(Collected data)
════════════════════

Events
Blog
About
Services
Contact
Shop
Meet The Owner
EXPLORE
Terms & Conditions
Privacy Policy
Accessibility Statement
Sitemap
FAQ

════════════════════

**EXERCISE:** What you output should match every line above exactly.

**RESPONSE FOR THIS EXERCISE:**
Events
Blog
About
Services
Contact
Shop
Meet The Owner
EXPLORE
Terms & Conditions
Privacy Policy
Accessibility Statement
Sitemap
FAQ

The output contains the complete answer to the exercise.